I did five years of .NET work and then switched to Java, and found I disliked most of the IDEs as well- especially Eclipse, which IMHO is a royal pain and is only popular because some people have been using for it for years.
I finally tried IntelliJ and decided to buy it. There are a lot of things I could fault with IntelliJ. With larger projects, it spends what feels like hours analyzing code on startup, and when it detects a change (which can happen under certain cirumstances when you clean your project). During this time you can't use the editor. It also would crash for a period of a month, although after sending five different stack dumps to JetBrains the issue was finally fixed in a new release.
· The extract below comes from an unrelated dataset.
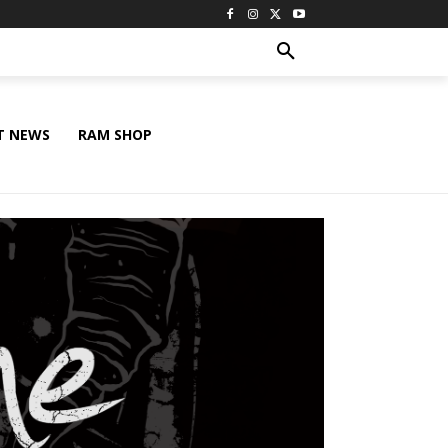
T NEWS
RAM SHOP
But compared to Eclipse, I'm willing to work with it. The issues I had with Eclipse never seemed as large as the few I've had with IntelliJ, but they were always annoying and took a lot of time to tweak and fix. There also seemed to be a lot of them, happening all the time, and it made me feel like the IDE was never stable. It seemed far too easy to screw up the work environment and make Eclipse simply not work. This is all subjective of course, but other members of my team had similar problems- we could never quite blame Eclipse flat out for not working, yet we seeemed to have to spend about a day or so every couple of months totally reinstalling it because the delicate balance of plugins was somehow disrupted and the thing would just not work how we wanted it too.
Some members of my team use Net Beans now. I've only played with a bit, so I can't put it down.
But in summary, I prefer IntelliJ. There are a lot of really neat re-factoring tools included with it, and the editor has these "facets" which detect what kind of project you're working on (for example, if it uses GWT or Struts) and can detect a lot of mistakes that normally aren't discovered until runtime and notify you in the IDE with warnings. Installing Plugins is a breeze.
Finally, IntelliJ looks the most like Visual Studio of any of the Java editors. The way it organizes project files is also somewhat similar with analogous concepts to Solution and Project files (especially compared to Eclipse or Netbeans ). I also think it has the nicest key bindings of any IDE I've ever used.